If that all sounds a bit confounding, that’s because it is. Slice functions just fine on a surface level — the chatty or stoned will have no problem following the overarching storyline — but the film’s world and logic don’t hold up under much scrutiny. The rules regarding ghosts (How soon does a dead person become a ghost? Are they zombies? Why do they eat?) are frustratingly inconsistent, as is the werewolf mythology (Dax says he’s a “good” werewolf, yet we see no “bad” ones as a point of comparison). Major revelations tend to unfold off-screen, while seemingly important plotlines, such as the reporter’s investigation, end up having little to no impact. And while it commits to its raunchy, freewheeling tone, Slice‘s sophomoric humor tends to miss more than it hits. The biggest laughs come from Decker’s detective, who embodies the film’s unique brand of playfulness in scenes where he solemnly recounts his father’s werewolf-related troubles and, later, stares stone-faced at a box marked “SILVER BULLETS.”

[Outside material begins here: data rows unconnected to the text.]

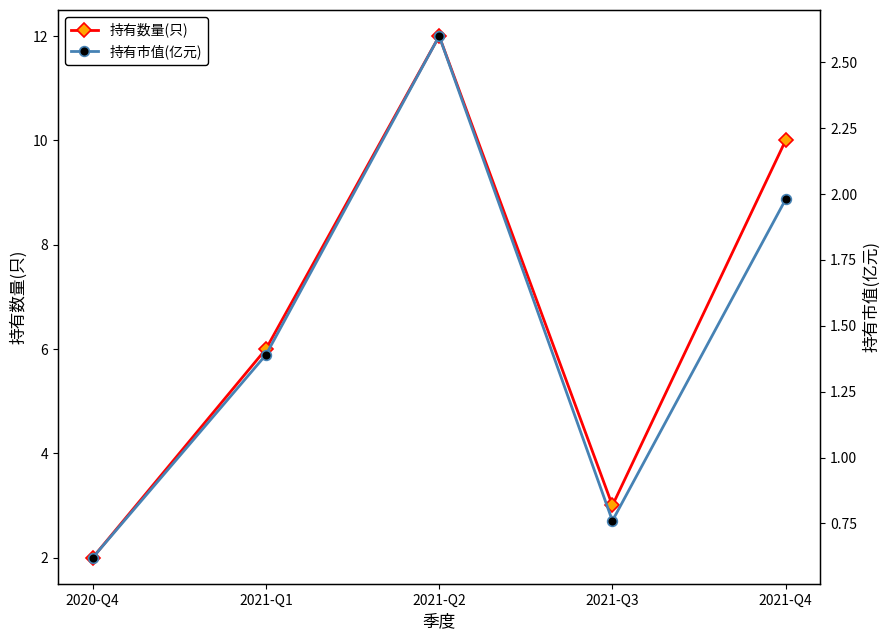

How many categories are shown in the chart?

5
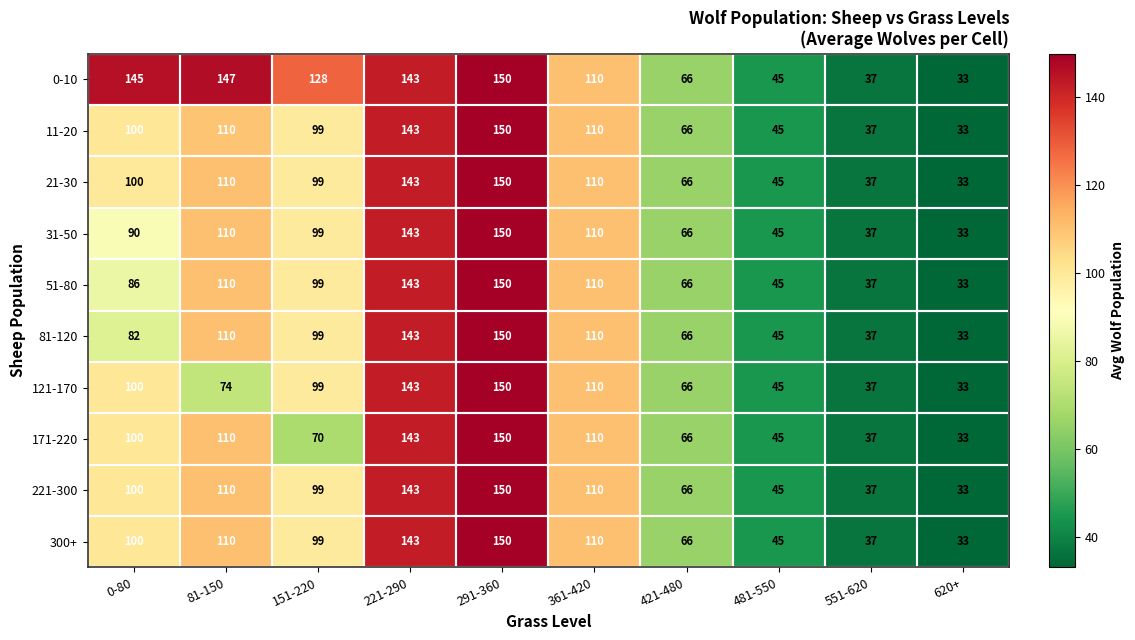

Where is 300+ nearest to the value 91?

151-220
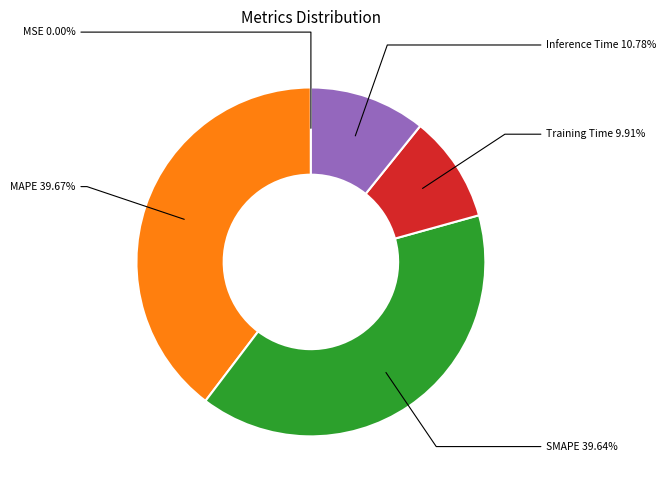

Is there any slice that represents more than half of the pie?

No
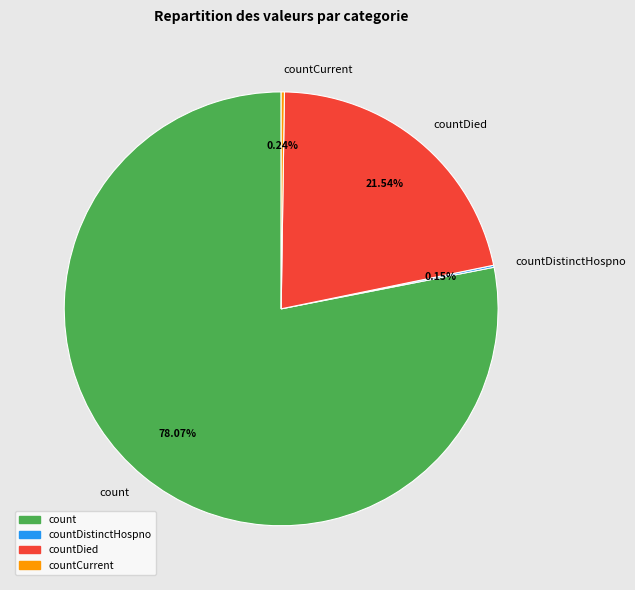

Which slice is the largest?

count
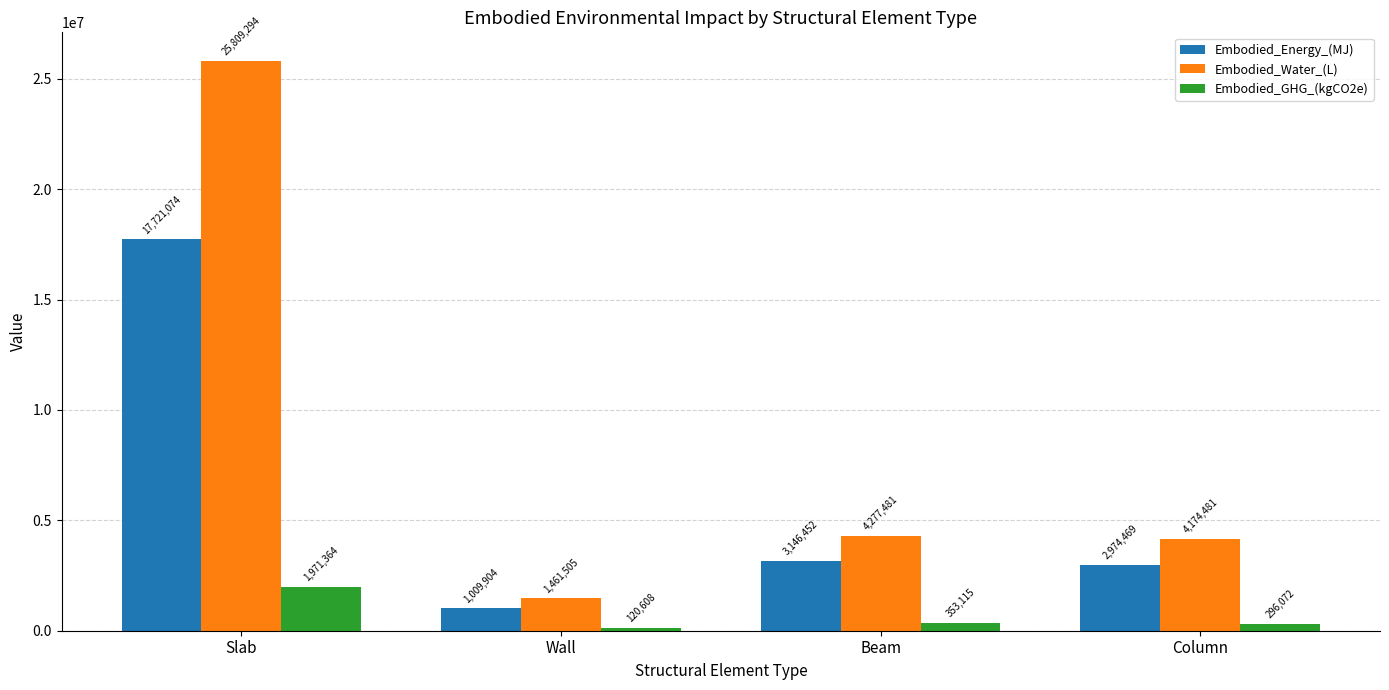

What is the difference between the Embodied_Energy_(MJ) values at Beam and Slab?

14574622.1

Chance also scores some laughs as Dax, but that’s due more to his innate magnetism than a strong sense of character. The rapper is undoubtedly charming, but he never quite looks comfortable onscreen, nor does his character make that much sense when you begin peeling away the fur. Beetz, whose star is rapidly rising due to her wonderful turns in Deadpool 2 and on FX’s Atlanta, also feels adrift here, as the material doesn’t quite earn her visual evolution into bad-ass night stalker. Hannibal Buress and Stranger Things‘ Joe Keery bring some laughs in their minor roles (Keery’s especially feels as if it were added in post-production), but Slice‘s true standout is Y’Lan Noel (Insecure, The First Purge), who, in just two scenes as a drug dealer named Big Cheese, chews every line of dialogue as if it were a piece of taffy.

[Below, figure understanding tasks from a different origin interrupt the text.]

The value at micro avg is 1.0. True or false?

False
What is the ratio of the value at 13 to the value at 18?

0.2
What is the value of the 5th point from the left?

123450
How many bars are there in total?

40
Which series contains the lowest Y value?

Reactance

Slice, as a whole, can’t match the exuberance of Noel’s performance, but its structural failings don’t detract from its likability, which goes a long way in movies like this. To watch it is to open a pizza box that’s been jostled a few too many times. Inside, the cheese clings to the cardboard, sauce splashes against the sides, and pepperonis drip with grease. It might be sloppy, but you’ll be damned if still doesn’t taste good.